MADISON––A new study from researchers at the University of Wisconsin–Madison shows that 3.4 billion years ago, life on Earth relied on a metal called molybdenum, despite its limited availability at the time. Published in Nature Communications , the study is the first to trace molybdenum's use this far back in time.
Molybdenum is a metal vital for many biochemical processes because it speeds up the rate of chemical reactions needed to perform those processes, such as nitrogen fixation. These reactions could still occur without the metal, but not fast enough to sustain life.
"What is kind of counterintuitive is that, according to the geochemical record, molybdenum abundance on the early Earth seems to have been a lot lower billions of years ago, particularly before the advent of oxygenic photosynthesis," says Aya Klos, a PhD student in bacteriology at UW–Madison.
Yet for some reason, despite its limited availability, life continued to evolve using biochemical processes that rely on molybdenum. Those processes have been passed down to modern-day organisms.
For the study, the researchers also tracked molybdenum in cells to understand how it moves through and is used by them.
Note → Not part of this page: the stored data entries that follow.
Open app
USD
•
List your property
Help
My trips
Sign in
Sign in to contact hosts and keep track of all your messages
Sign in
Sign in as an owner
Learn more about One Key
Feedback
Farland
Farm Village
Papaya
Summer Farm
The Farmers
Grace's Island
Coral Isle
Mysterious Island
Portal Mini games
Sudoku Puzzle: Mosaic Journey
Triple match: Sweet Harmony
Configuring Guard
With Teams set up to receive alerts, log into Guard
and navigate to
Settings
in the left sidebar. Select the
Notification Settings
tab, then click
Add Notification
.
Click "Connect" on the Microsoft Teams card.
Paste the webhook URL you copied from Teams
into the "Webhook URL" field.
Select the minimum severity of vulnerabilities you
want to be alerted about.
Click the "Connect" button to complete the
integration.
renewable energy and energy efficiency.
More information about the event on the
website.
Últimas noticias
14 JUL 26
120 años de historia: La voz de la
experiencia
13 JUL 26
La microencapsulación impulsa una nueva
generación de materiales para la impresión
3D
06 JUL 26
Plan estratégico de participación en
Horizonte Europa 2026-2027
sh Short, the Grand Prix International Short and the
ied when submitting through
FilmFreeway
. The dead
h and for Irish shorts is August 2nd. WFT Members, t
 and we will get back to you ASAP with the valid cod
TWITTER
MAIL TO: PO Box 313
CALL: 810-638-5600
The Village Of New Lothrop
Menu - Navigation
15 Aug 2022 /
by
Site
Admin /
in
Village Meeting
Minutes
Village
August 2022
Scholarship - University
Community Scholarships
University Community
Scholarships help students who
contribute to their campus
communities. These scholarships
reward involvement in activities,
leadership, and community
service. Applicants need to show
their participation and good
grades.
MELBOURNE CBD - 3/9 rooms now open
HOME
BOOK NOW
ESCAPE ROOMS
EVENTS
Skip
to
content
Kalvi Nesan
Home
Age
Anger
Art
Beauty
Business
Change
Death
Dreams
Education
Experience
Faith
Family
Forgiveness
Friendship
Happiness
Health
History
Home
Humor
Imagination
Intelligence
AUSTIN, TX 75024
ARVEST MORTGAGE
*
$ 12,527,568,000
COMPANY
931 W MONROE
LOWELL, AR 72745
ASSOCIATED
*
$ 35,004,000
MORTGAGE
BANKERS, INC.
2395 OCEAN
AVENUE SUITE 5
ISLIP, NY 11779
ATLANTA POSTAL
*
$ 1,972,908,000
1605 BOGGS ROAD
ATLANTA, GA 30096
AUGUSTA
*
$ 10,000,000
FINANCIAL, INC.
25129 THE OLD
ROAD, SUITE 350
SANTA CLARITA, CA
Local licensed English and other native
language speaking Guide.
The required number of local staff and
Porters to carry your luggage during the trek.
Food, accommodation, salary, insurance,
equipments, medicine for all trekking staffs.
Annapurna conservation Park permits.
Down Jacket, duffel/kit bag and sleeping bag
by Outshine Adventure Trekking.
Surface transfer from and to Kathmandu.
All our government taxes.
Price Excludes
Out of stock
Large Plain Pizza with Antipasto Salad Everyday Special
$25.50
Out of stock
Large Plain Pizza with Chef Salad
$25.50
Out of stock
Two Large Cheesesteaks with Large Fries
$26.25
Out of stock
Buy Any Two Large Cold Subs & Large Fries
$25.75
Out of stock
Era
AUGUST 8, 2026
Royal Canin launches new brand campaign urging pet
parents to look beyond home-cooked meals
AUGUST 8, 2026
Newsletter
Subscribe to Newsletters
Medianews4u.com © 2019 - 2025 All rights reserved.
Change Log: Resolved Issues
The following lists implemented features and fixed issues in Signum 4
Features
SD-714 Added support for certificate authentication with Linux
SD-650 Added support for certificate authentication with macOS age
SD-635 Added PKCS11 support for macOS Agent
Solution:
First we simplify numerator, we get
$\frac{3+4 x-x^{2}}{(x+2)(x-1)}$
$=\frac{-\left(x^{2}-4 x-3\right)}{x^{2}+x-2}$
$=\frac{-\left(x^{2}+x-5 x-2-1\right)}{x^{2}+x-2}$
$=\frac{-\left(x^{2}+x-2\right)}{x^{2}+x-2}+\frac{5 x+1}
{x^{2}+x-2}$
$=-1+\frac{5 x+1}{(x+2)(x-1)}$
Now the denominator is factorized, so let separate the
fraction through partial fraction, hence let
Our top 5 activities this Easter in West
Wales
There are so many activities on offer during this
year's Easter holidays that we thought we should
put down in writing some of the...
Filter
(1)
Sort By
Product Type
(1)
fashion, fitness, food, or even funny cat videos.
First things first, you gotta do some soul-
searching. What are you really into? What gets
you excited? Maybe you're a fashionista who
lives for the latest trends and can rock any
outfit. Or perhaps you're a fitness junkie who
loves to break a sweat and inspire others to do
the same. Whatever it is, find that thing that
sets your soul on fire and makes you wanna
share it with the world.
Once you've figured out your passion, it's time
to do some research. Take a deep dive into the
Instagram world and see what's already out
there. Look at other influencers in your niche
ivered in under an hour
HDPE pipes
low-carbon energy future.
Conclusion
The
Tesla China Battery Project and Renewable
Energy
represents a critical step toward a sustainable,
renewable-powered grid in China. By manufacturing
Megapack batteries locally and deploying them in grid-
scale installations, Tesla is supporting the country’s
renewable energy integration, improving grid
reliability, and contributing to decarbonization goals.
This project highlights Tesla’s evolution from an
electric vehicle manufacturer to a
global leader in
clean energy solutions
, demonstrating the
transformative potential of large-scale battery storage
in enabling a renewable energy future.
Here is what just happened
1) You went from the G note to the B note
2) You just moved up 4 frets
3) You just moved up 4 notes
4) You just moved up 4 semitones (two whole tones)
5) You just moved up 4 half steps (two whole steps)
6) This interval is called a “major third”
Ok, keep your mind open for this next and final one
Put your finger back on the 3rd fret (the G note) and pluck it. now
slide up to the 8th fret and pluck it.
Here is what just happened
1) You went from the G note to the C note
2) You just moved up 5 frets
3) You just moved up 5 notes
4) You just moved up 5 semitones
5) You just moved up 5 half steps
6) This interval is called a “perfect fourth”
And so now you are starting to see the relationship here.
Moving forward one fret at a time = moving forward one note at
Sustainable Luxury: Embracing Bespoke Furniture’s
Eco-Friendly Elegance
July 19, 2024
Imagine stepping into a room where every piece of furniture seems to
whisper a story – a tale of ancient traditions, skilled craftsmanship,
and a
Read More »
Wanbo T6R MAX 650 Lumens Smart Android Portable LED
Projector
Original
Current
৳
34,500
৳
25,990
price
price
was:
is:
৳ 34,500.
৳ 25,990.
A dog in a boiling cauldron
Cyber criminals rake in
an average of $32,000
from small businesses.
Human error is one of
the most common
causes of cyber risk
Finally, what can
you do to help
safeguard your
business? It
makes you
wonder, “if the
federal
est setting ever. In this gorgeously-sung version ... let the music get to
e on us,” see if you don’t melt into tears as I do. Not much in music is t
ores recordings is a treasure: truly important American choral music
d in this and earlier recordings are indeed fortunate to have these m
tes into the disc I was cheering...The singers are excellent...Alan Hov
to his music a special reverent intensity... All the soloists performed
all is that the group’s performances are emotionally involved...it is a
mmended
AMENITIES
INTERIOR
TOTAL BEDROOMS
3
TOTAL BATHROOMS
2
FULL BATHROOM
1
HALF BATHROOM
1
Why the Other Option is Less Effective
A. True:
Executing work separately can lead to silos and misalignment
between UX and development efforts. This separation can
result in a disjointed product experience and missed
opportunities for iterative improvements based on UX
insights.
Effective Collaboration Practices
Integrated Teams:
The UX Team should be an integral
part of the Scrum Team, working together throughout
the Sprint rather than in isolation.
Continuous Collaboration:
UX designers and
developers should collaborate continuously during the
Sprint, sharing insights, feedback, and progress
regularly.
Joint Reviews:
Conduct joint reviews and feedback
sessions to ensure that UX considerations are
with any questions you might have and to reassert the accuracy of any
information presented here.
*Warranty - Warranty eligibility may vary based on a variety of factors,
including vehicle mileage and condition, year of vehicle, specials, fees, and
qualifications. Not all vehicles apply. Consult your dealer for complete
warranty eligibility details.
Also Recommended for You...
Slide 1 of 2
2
The team plans to continue research aimed at understanding why life would continue to invest in molybdenum-reliant biochemical processes even when other, more plentiful elements were available.
They also traced back in time the use of tungsten, a metal that can act like molybdenum but is typically associated with modern organisms that live in extreme environments. The study suggests that life was already experimenting with both molybdenum and tungsten billions of years ago.
Betül Kaçar, a professor of bacteriology at UW–Madison and the senior author of the paper, explains that understanding which elements early life relied on can aid astrobiologists in identifying other planets that could potentially support life.
"This study shows that just because an element is scarce in the environment doesn't mean life will not find a way to use it and even build an empire with it," Kaçar says. "Life works in surprising ways. Discoveries like this remind us that the search for life beyond Earth may require us to imagine possibilities we haven't yet considered."
This research is supported by the NASA Interdisciplinary Consortium for Astrobiology Research: Metal Utilization and Selection Across Eons (80NSSC17K0296), a NASA Astrobiology Program Grant (80NSSC18KO82) and a NERC Frontiers grant (NE/V010824/1. Additional support was provided by the Paglia Post-Baccalaureate Research Fellowship from Carleton College and the NASA Postdoctoral Program, administered by Oak Ridge Associated Universities under contract with NASA.